Excerpt to read
Here in Cincinnati we have been blessed with three major snowstorms over the last two weeks or so. The third storm dropped nearly a foot of snow over an area that was already blanketed with the white stuff. Many of us were fortunate enough to get a few days off work as a result. But a few days cooped up in the house can make a person start to go stir crazy. I turned to my record collection for relief of the Winter Blahs and a number of circadian patterns developed over those few days of captivity.
Steam rising from my coffee cup, I stared blankly out the window at the falling snow while I listened to Maria McKee for the first time in many years. Formerly the lead singer for the 80s band Lone Justice, she has released several solo albums. Her Peddlin’ Dreams CD from 2003 is an exemplary showcase of the musings of a misplaced country girl with an artsy spin on Roots Rock. McKee’s voice is a breathy and elastic marvel, her melacholy meditations delivered with passion and grace. This record includes some her most emotional work and a moving rendition of Neil Young’s “Barstool Blues”. When McKee’s voice leaps into the stratospheric realms of her upper register it’ll make the hair stand up on your arms. Beautiful stuff by an underrated American artist.

Stored data
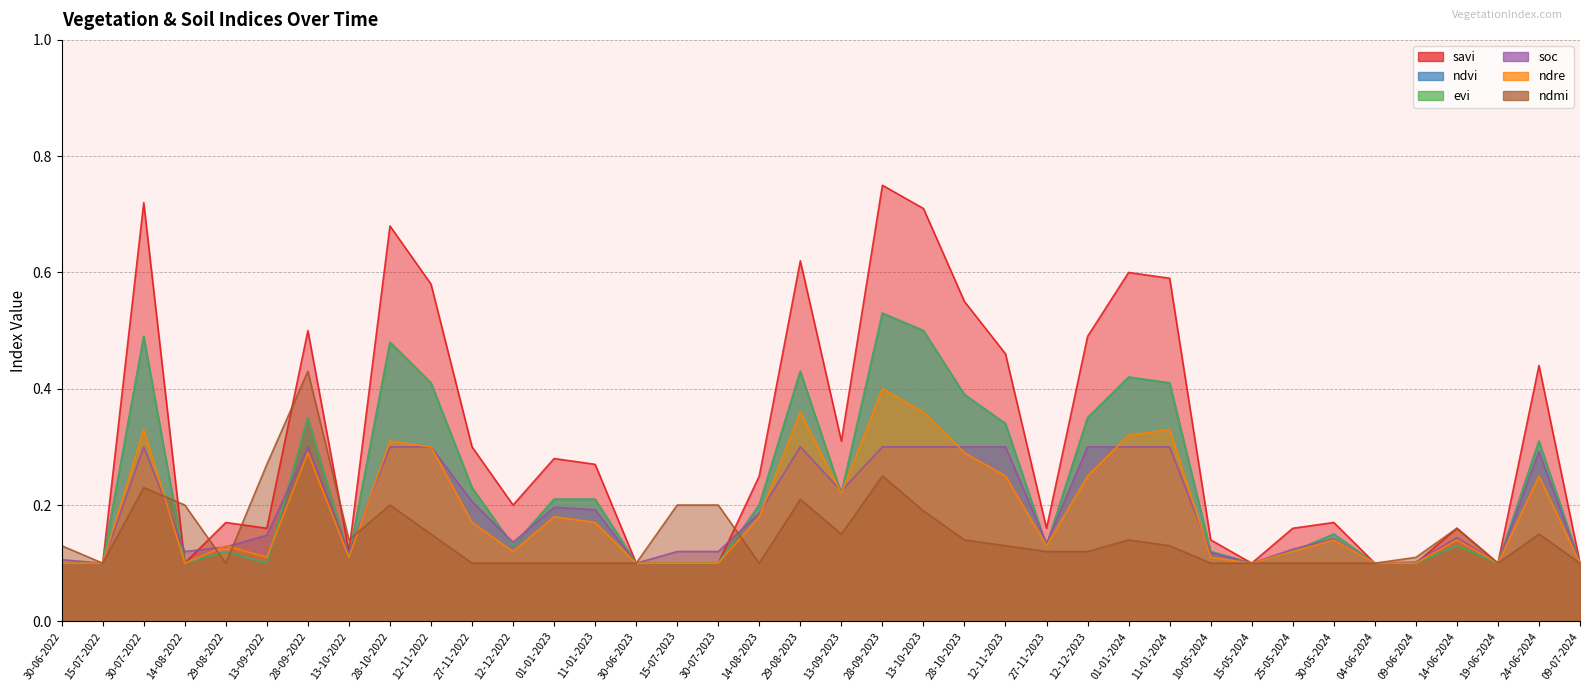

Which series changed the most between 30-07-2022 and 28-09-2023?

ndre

---

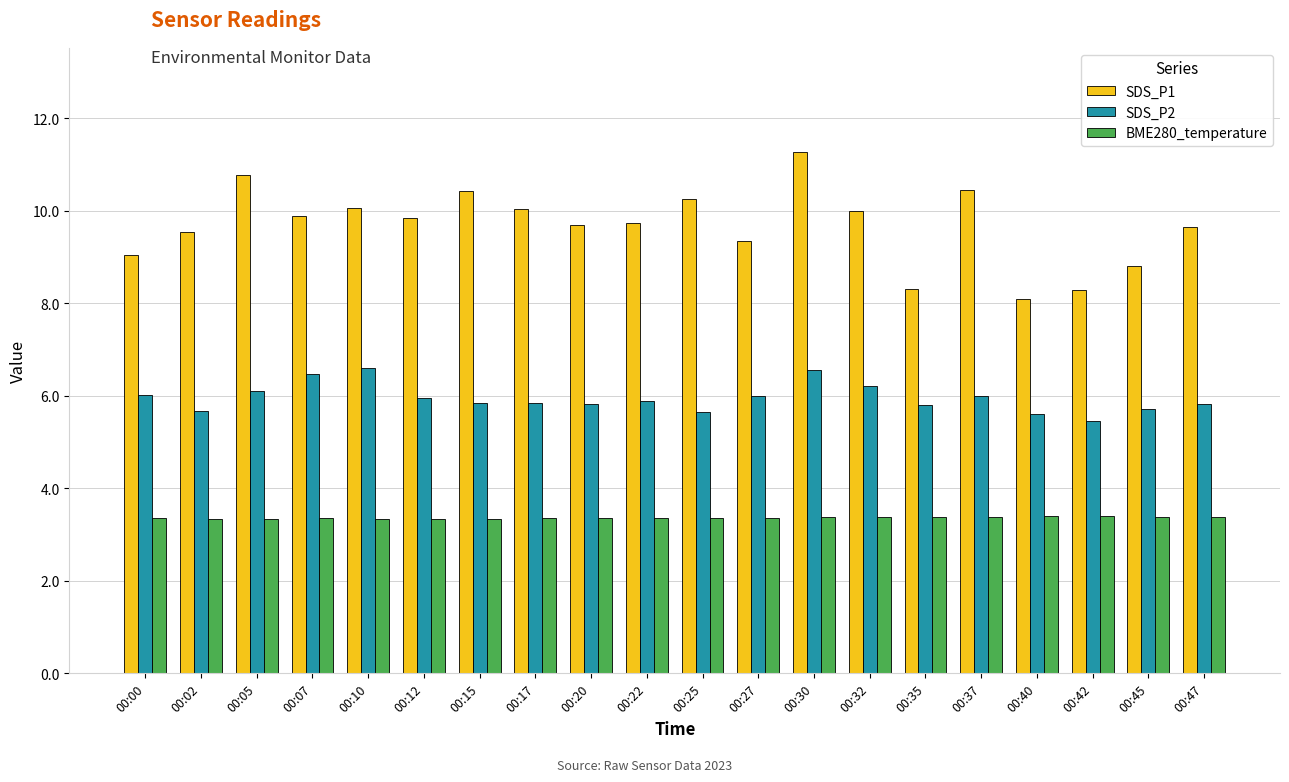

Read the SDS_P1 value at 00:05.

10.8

What the task requires
Reproduce the Cincinnati snowstorm passage verbatim, starting at "Steam rising from" and stopping after "underrated American artist.".

Task output
Steam rising from my coffee cup, I stared blankly out the window at the falling snow while I listened to Maria McKee for the first time in many years. Formerly the lead singer for the 80s band Lone Justice, she has released several solo albums. Her Peddlin’ Dreams CD from 2003 is an exemplary showcase of the musings of a misplaced country girl with an artsy spin on Roots Rock. McKee’s voice is a breathy and elastic marvel, her melacholy meditations delivered with passion and grace. This record includes some her most emotional work and a moving rendition of Neil Young’s “Barstool Blues”. When McKee’s voice leaps into the stratospheric realms of her upper register it’ll make the hair stand up on your arms. Beautiful stuff by an underrated American artist.